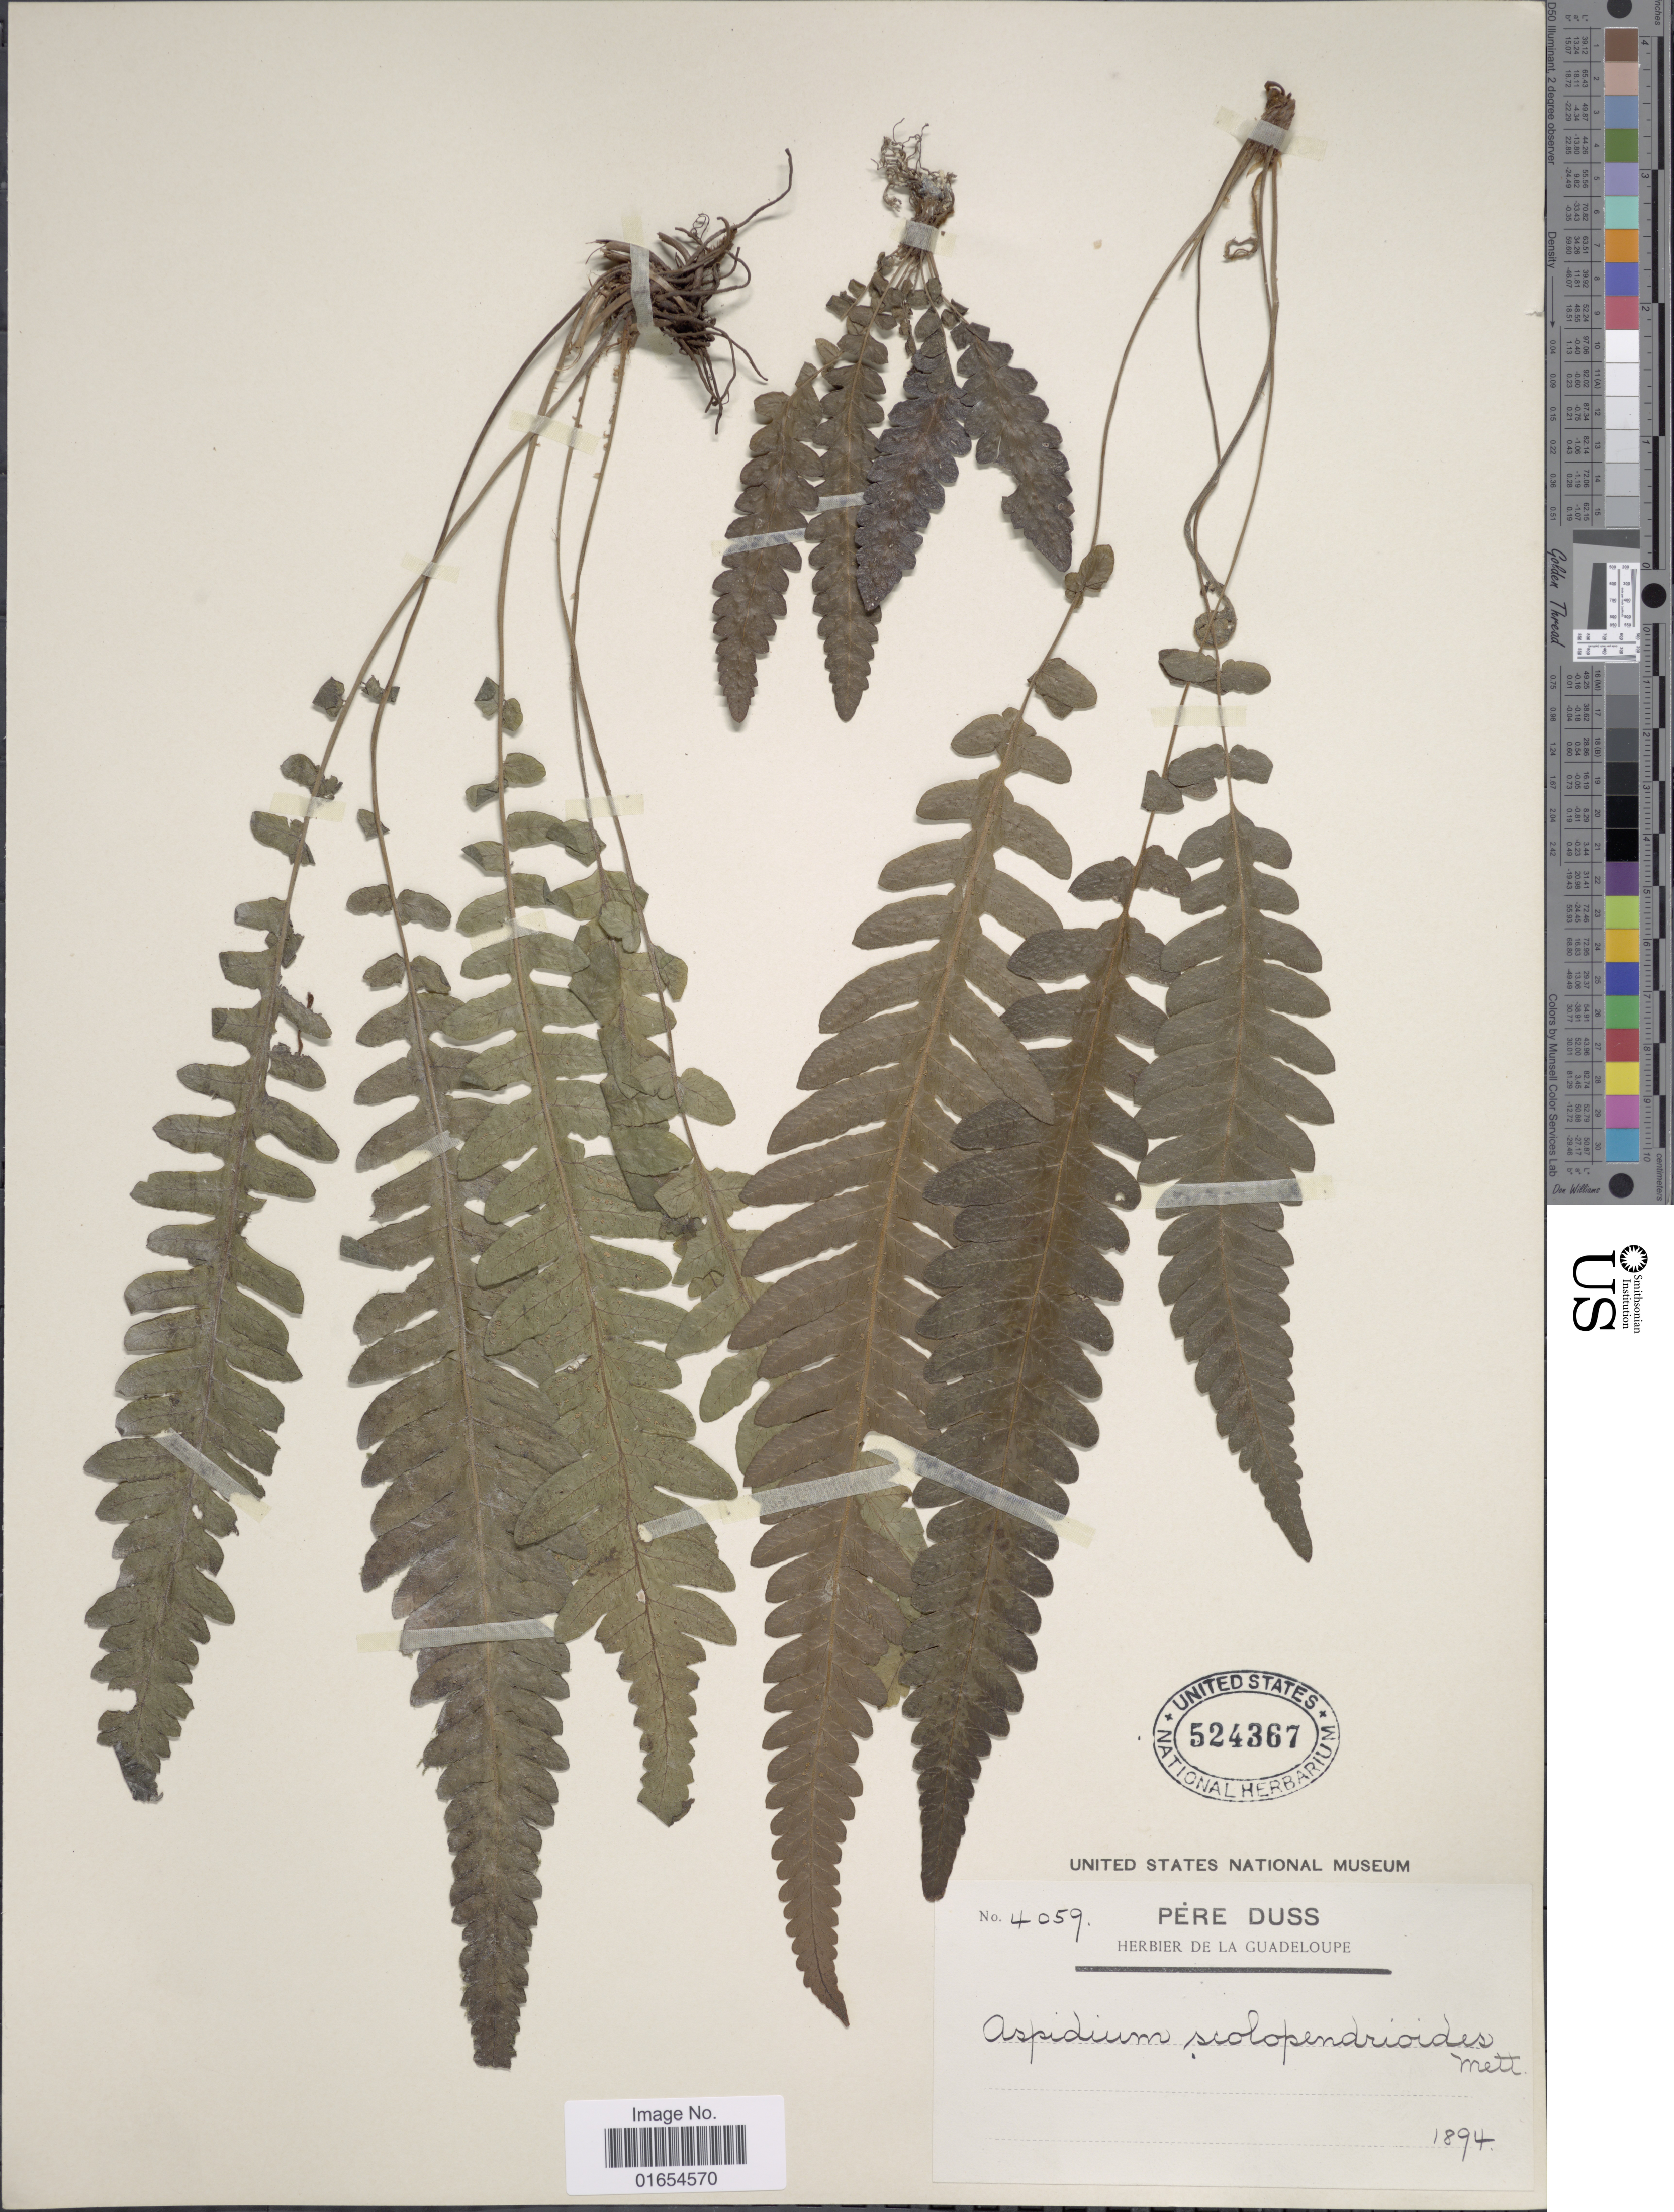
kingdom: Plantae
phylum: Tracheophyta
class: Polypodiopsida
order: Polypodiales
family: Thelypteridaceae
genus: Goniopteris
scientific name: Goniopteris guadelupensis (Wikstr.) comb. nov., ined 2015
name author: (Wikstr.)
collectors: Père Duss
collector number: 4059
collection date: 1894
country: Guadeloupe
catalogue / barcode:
──────
Written task — Can you write out every line of the items above word for word, leaving the pictures out?

Final answer —
kingdom: Plantae
phylum: Tracheophyta
class: Polypodiopsida
order: Polypodiales
family: Thelypteridaceae
genus: Goniopteris
scientific name: Goniopteris guadelupensis (Wikstr.) comb. nov., ined 2015
name author: (Wikstr.)
collectors: Père Duss
collector number: 4059
collection date: 1894
country: Guadeloupe
catalogue / barcode:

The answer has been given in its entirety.